The book starts in the 1950's with a night train journey through a wintery Hokkaido landscape. Down the corridor between the seats, in which almost all the few passengers are asleep, a man in clown's makeup, with a strange and unsettling smile, dances silently past. One wakeful passenger hears a shot and goes to the door through which the dancing clown had passed. He meets another passenger coming from the other compartment; and the two deduce that the shot must have come from the locked toilet. They summon the conductor who unlocks the door. There is the clown, surrounded by burning candles, with part of his head blown off. The conductor relocks the door; but some travellers complain that the burning candles are a danger. He reopens it to extinguish them, and finds that the clown has disappeared.

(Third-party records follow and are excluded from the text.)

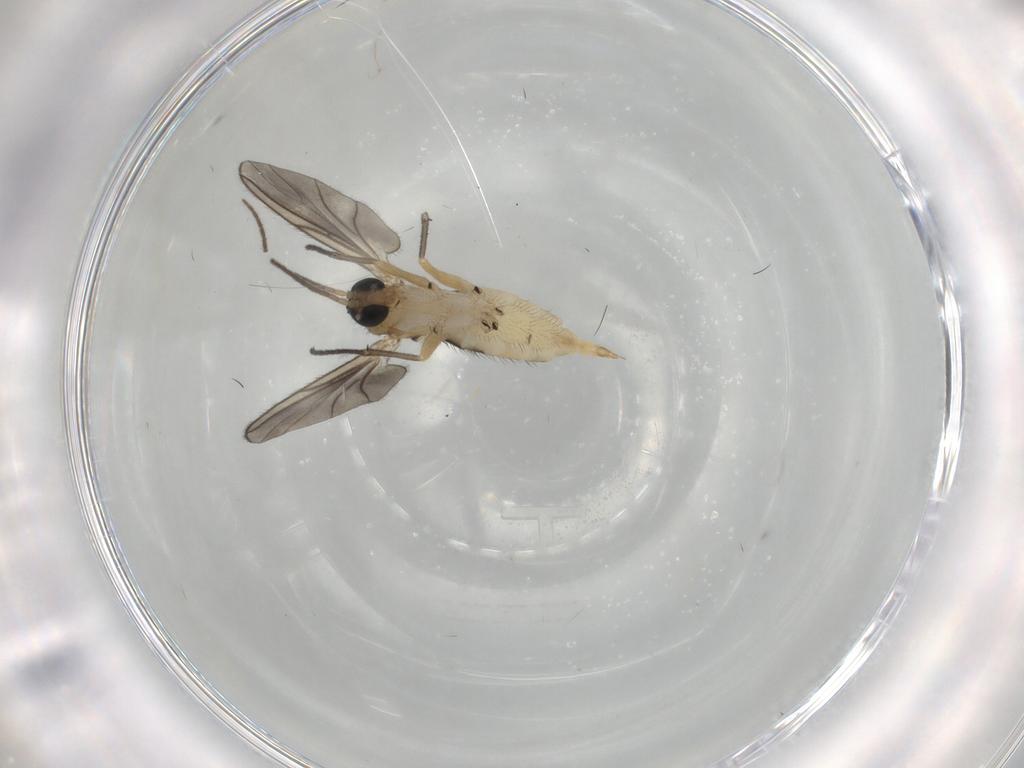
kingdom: Animalia
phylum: Arthropoda
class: Insecta
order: Diptera
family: Sciaridae
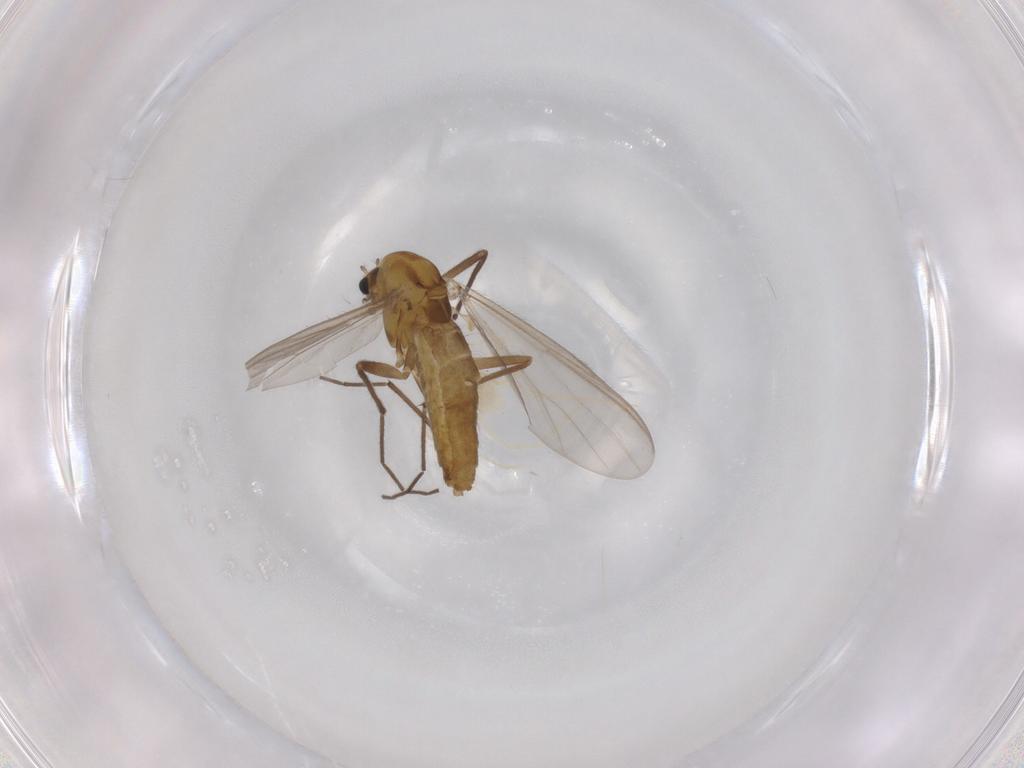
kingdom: Animalia
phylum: Arthropoda
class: Insecta
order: Diptera
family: Chironomidae
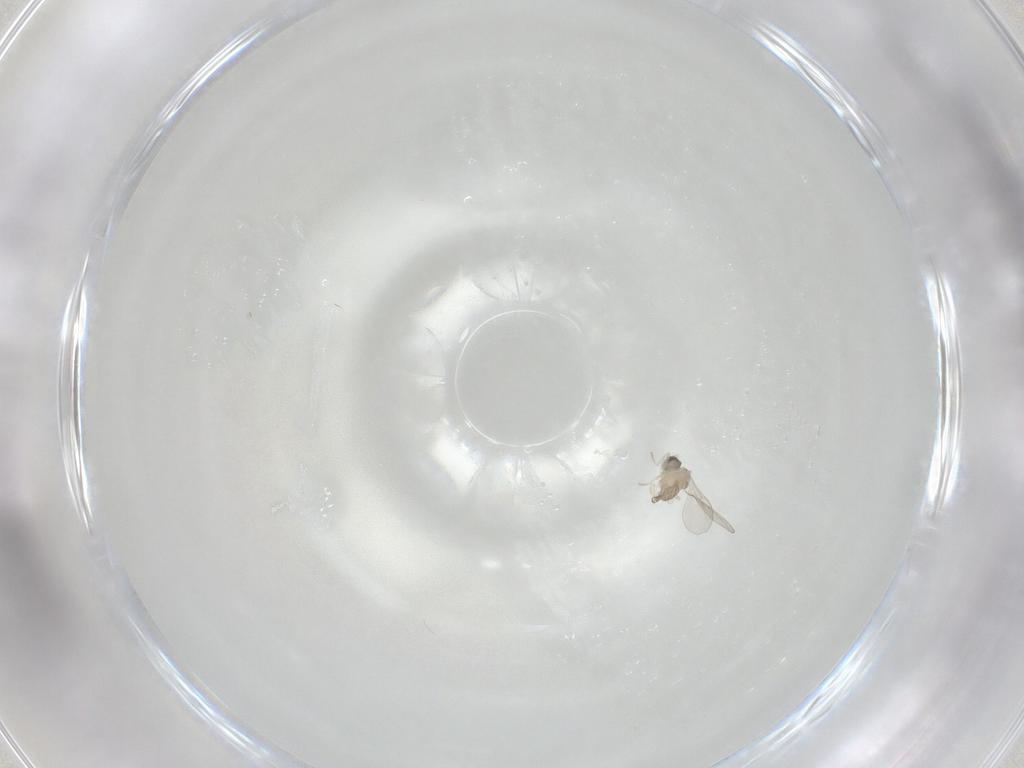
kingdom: Animalia
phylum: Arthropoda
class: Insecta
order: Diptera
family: Cecidomyiidae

The story moves to the present day, where a homeless man, less that 1.50 m. high, wanders round Tokyo playing his harmonica at train travellers, but seeking no money. He wanders into backstreets near Asakusa and, apparently in an argument over change, stabs the owner of a small shop. Yoshiki suspects there must be more to the story and finds that the man had previously been wrongly imprisoned for murder. Another prisoner remembers the stories that the man had written, which in turn prove to be reflections of an impossible event in Hokkaido thirty years ago, when the man had been a clown in the circus there. Indeed the events of the night include not only the locked room mystery, but a corpse returned to life, an invisible giant with glowing eyes, and a force that hurls one carriage off the rails.
The final explanation has a wealth of ideas, with a train alibi added to the problem for good measure. But a lot of the explanation comes down to coincidence. The solution to the locked room is not very credible, but it will probably occur to readers. The worst problem for me is that the motivation just doesn't seem to make sense. Even if it did, the mix of social mystery and fantastic mystery feels like a well meaning lapse of judgement.
A core element of the back story is the Japanese kidnapping and use as forced labour of Korean civilians and associated crimes in the period of military rule. Yoshiki is portrayed as someone with no idea of this part of history, which might imply that Shimada expects other Japanese readers to be similarly ill informed. (On the other hand, Yoshiki's role in the novel is generally that of an ignorant but interested listener, whatever the subject.)